[Exercise brief] Retype, word for word, each line between the lines holding "Dəlik delmə ilə" and "Что вы считаете главным", inclusive, and leave the rest of the data alone.

(Supplied records)

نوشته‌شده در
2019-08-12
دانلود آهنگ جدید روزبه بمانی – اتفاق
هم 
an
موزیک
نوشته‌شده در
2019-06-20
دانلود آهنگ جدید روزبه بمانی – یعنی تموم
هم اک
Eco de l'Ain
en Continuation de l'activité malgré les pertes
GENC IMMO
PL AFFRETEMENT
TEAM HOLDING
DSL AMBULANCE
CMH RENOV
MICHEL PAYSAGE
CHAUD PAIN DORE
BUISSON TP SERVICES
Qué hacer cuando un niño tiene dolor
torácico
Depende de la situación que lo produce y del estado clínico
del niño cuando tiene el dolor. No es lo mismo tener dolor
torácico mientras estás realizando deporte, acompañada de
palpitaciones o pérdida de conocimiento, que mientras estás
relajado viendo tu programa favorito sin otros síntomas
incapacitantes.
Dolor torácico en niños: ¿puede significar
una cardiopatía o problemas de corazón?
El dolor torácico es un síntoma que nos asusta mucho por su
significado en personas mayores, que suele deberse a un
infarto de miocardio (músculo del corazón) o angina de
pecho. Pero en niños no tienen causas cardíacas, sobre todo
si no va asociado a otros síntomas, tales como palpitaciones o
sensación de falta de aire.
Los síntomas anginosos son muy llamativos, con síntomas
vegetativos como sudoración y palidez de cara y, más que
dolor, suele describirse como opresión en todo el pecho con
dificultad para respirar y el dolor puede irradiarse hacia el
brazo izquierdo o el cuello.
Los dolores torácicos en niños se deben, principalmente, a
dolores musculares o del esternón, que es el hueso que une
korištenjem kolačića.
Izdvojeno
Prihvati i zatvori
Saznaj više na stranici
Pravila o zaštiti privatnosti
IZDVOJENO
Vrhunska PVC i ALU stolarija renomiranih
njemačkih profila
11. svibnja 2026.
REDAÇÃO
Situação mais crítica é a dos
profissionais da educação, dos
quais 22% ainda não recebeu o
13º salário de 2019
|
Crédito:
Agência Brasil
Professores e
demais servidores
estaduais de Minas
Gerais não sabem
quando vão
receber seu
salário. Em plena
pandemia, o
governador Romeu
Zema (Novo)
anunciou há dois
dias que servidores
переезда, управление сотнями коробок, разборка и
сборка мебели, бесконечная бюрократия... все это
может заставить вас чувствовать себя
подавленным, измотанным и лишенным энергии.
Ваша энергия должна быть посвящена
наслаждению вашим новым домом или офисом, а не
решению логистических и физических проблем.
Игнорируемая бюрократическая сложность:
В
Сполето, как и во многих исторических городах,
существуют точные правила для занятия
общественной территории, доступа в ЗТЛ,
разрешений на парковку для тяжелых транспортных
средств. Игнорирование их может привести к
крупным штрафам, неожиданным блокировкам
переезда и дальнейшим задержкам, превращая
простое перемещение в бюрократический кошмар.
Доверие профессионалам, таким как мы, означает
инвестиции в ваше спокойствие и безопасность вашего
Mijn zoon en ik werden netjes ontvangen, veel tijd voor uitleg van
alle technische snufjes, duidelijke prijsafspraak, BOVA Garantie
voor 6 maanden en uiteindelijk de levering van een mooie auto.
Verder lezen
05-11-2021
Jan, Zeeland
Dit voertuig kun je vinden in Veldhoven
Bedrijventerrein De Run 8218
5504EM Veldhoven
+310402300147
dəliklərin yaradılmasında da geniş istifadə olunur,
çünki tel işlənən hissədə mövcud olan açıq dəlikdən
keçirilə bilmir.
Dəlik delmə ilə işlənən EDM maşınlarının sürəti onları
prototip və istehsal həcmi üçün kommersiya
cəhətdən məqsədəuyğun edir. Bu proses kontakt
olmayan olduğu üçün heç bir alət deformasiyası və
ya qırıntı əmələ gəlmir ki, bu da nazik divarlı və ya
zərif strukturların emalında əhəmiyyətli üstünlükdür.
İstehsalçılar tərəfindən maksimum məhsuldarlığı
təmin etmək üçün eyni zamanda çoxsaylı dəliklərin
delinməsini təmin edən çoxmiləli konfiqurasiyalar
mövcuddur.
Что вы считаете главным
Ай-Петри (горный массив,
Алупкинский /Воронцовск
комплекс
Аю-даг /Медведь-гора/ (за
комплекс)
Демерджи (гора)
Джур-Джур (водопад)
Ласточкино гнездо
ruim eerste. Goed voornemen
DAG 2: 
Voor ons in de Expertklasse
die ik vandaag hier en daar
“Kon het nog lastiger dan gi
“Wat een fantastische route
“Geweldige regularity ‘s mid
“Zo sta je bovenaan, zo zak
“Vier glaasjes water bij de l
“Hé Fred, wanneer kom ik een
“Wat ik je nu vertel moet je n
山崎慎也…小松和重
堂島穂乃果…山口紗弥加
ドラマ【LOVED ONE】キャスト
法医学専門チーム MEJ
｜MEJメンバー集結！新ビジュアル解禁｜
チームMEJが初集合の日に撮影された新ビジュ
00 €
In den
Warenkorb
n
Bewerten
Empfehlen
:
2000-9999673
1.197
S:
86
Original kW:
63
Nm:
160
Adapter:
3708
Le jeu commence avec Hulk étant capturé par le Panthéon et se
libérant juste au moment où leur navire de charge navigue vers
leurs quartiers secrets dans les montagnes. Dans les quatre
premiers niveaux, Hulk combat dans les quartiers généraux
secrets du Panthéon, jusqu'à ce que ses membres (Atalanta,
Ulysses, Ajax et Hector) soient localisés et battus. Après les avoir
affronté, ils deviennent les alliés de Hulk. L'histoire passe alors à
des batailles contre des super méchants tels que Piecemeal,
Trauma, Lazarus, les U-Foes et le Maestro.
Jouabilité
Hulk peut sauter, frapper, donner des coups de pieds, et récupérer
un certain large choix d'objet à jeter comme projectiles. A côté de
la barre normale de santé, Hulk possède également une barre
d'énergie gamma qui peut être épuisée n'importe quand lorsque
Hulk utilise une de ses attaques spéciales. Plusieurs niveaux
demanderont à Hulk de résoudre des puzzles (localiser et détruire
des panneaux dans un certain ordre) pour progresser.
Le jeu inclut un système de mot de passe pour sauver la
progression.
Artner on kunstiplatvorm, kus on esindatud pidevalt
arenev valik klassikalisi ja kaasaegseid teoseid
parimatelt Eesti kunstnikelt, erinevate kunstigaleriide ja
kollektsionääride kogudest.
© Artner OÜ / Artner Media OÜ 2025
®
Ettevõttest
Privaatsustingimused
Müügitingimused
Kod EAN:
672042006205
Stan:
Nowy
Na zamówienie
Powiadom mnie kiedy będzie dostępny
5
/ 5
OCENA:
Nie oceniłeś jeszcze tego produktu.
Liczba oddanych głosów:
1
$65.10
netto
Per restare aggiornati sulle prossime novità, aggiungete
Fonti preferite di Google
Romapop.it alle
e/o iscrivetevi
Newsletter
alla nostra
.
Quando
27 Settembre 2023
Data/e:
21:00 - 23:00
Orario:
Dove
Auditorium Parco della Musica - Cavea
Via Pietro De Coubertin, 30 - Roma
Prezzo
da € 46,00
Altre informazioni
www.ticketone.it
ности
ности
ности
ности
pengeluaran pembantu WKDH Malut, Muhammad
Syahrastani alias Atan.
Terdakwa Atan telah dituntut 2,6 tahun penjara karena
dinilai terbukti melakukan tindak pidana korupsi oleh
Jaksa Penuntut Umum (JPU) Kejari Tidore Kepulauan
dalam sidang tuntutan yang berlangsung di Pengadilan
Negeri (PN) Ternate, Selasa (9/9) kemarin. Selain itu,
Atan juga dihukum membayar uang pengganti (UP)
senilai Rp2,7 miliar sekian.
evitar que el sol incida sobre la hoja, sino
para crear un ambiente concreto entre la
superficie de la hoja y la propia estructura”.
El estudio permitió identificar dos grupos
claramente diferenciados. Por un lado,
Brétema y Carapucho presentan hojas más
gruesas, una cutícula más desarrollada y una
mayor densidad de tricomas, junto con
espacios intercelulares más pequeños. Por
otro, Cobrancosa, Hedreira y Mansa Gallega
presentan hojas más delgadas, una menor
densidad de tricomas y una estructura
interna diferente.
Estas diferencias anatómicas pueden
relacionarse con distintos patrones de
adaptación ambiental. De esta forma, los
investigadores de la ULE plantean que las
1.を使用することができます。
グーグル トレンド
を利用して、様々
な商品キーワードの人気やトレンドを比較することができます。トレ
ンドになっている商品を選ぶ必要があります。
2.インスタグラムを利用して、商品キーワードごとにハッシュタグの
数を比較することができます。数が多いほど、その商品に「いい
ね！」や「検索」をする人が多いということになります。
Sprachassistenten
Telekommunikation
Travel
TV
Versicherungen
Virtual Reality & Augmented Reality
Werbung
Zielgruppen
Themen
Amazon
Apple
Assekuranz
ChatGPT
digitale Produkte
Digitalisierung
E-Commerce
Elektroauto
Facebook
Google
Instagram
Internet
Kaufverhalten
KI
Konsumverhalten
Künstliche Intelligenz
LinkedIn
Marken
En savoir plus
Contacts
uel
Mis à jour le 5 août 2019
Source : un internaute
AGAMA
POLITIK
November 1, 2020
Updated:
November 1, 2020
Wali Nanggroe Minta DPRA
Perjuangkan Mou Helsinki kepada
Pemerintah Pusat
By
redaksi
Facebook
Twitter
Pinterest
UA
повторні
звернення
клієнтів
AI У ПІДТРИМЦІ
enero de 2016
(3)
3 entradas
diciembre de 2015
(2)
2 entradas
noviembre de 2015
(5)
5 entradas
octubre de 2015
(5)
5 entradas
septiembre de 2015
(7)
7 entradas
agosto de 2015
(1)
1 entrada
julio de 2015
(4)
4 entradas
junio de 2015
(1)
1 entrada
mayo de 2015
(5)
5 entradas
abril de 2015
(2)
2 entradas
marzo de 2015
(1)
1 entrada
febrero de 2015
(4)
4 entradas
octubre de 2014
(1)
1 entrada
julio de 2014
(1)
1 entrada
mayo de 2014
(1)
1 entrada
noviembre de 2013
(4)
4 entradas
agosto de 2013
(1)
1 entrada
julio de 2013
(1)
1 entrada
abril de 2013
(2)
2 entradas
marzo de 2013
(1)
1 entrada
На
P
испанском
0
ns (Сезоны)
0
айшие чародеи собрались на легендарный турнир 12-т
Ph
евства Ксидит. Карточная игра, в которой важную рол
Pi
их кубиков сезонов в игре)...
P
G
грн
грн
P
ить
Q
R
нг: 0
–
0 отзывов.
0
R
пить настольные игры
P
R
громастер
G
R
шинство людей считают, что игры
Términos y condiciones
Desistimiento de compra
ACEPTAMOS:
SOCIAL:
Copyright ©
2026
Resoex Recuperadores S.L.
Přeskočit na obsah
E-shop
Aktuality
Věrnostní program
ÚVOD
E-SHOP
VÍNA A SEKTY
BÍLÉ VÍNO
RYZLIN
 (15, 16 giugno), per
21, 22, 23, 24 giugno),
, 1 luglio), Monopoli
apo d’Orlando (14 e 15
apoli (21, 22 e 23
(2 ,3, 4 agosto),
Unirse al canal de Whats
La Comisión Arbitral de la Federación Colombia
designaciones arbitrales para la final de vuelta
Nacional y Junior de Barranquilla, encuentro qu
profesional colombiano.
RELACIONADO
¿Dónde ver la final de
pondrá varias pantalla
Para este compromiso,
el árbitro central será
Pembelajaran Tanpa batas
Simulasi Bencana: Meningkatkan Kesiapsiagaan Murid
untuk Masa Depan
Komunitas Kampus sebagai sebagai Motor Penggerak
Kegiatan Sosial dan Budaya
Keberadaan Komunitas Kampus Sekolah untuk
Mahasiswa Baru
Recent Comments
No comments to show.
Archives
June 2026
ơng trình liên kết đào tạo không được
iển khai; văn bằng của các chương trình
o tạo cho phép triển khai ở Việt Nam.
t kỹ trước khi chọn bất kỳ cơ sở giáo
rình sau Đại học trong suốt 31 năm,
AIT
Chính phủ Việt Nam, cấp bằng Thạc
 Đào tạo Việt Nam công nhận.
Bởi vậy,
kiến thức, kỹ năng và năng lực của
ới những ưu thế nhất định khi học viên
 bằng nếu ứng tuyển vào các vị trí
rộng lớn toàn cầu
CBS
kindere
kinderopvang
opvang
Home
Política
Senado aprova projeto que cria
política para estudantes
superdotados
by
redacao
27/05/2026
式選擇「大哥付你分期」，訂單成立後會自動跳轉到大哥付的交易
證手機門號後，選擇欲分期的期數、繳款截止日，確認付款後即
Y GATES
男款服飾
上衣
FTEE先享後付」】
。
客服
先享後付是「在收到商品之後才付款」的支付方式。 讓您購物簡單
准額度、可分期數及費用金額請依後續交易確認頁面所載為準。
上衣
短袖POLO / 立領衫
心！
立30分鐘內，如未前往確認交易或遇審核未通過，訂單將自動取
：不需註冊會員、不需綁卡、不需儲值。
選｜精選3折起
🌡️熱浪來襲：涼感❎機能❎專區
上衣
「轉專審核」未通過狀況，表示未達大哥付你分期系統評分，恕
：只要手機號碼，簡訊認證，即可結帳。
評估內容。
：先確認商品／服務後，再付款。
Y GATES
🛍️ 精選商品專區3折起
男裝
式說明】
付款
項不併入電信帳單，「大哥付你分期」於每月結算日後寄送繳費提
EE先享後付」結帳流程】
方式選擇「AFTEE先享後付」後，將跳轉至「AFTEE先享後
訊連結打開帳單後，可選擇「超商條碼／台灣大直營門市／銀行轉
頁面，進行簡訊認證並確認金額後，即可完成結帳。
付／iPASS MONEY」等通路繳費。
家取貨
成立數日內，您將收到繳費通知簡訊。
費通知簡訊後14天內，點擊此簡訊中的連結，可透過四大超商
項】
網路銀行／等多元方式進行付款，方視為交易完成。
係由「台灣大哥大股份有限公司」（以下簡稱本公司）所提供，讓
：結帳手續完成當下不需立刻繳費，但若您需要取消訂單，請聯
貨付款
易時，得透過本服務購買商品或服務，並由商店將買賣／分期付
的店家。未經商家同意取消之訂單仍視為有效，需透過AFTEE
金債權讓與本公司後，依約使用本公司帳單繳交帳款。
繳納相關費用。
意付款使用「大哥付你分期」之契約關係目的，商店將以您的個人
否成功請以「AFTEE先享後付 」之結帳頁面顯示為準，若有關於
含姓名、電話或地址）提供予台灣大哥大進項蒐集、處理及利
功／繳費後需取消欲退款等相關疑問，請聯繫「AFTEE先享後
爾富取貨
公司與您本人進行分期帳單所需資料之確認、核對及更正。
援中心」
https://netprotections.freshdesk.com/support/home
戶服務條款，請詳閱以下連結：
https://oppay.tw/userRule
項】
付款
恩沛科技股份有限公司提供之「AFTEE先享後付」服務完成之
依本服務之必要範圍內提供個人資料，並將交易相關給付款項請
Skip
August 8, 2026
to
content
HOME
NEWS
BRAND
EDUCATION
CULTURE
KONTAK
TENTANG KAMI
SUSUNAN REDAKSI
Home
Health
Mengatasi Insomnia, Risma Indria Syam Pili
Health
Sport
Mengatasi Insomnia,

(End Supplied records)

[The completed task]
Dəlik delmə ilə işlənən EDM maşınlarının sürəti onları
prototip və istehsal həcmi üçün kommersiya
cəhətdən məqsədəuyğun edir. Bu proses kontakt
olmayan olduğu üçün heç bir alət deformasiyası və
ya qırıntı əmələ gəlmir ki, bu da nazik divarlı və ya
zərif strukturların emalında əhəmiyyətli üstünlükdür.
İstehsalçılar tərəfindən maksimum məhsuldarlığı
təmin etmək üçün eyni zamanda çoxsaylı dəliklərin
delinməsini təmin edən çoxmiləli konfiqurasiyalar
mövcuddur.
Что вы считаете главным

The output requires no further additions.